What this task involves:
Copy out the text of every item below character for character, keeping each line, symbol, and space unchanged.

Information provided:
-=-=-
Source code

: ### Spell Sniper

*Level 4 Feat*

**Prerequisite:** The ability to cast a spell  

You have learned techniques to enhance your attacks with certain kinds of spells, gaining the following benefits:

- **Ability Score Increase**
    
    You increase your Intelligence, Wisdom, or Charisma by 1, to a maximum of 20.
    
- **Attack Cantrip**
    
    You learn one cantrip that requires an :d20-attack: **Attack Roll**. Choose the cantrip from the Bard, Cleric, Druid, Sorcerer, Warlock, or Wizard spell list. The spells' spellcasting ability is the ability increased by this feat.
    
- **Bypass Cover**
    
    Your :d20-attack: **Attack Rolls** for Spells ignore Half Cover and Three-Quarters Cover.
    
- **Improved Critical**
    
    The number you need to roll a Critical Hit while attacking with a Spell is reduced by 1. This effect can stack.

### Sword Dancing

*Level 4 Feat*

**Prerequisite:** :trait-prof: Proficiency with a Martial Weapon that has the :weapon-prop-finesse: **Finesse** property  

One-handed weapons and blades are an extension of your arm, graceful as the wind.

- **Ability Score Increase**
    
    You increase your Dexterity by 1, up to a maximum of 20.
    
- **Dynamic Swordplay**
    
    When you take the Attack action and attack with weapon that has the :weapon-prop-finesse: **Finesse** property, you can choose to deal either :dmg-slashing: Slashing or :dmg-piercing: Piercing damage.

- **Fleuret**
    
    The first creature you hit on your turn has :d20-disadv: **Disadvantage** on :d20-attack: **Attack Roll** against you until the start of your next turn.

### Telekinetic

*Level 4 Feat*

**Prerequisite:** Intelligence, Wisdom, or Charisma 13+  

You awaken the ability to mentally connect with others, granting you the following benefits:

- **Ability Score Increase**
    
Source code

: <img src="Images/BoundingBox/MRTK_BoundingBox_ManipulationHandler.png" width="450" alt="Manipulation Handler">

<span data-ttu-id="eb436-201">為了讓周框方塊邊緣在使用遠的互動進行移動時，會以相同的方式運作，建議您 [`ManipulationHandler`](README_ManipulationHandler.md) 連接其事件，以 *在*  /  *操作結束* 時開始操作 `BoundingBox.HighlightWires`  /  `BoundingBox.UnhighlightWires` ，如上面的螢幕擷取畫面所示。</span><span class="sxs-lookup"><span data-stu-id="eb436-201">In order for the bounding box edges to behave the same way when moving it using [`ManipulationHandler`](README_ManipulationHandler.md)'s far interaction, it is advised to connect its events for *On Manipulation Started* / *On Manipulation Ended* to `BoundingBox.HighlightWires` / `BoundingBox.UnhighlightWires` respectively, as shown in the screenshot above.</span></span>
-=-=-
Solution:
Source code

: ### Spell Sniper

*Level 4 Feat*

**Prerequisite:** The ability to cast a spell  

You have learned techniques to enhance your attacks with certain kinds of spells, gaining the following benefits:

- **Ability Score Increase**
    
    You increase your Intelligence, Wisdom, or Charisma by 1, to a maximum of 20.
    
- **Attack Cantrip**
    
    You learn one cantrip that requires an :d20-attack: **Attack Roll**. Choose the cantrip from the Bard, Cleric, Druid, Sorcerer, Warlock, or Wizard spell list. The spells' spellcasting ability is the ability increased by this feat.
    
- **Bypass Cover**
    
    Your :d20-attack: **Attack Rolls** for Spells ignore Half Cover and Three-Quarters Cover.
    
- **Improved Critical**
    
    The number you need to roll a Critical Hit while attacking with a Spell is reduced by 1. This effect can stack.

### Sword Dancing

*Level 4 Feat*

**Prerequisite:** :trait-prof: Proficiency with a Martial Weapon that has the :weapon-prop-finesse: **Finesse** property  

One-handed weapons and blades are an extension of your arm, graceful as the wind.

- **Ability Score Increase**
    
    You increase your Dexterity by 1, up to a maximum of 20.
    
- **Dynamic Swordplay**
    
    When you take the Attack action and attack with weapon that has the :weapon-prop-finesse: **Finesse** property, you can choose to deal either :dmg-slashing: Slashing or :dmg-piercing: Piercing damage.

- **Fleuret**
    
    The first creature you hit on your turn has :d20-disadv: **Disadvantage** on :d20-attack: **Attack Roll** against you until the start of your next turn.

### Telekinetic

*Level 4 Feat*

**Prerequisite:** Intelligence, Wisdom, or Charisma 13+  

You awaken the ability to mentally connect with others, granting you the following benefits:

- **Ability Score Increase**
    
Source code

: <img src="Images/BoundingBox/MRTK_BoundingBox_ManipulationHandler.png" width="450" alt="Manipulation Handler">

<span data-ttu-id="eb436-201">為了讓周框方塊邊緣在使用遠的互動進行移動時，會以相同的方式運作，建議您 [`ManipulationHandler`](README_ManipulationHandler.md) 連接其事件，以 *在*  /  *操作結束* 時開始操作 `BoundingBox.HighlightWires`  /  `BoundingBox.UnhighlightWires` ，如上面的螢幕擷取畫面所示。</span><span class="sxs-lookup"><span data-stu-id="eb436-201">In order for the bounding box edges to behave the same way when moving it using [`ManipulationHandler`](README_ManipulationHandler.md)'s far interaction, it is advised to connect its events for *On Manipulation Started* / *On Manipulation Ended* to `BoundingBox.HighlightWires` / `BoundingBox.UnhighlightWires` respectively, as shown in the screenshot above.</span></span>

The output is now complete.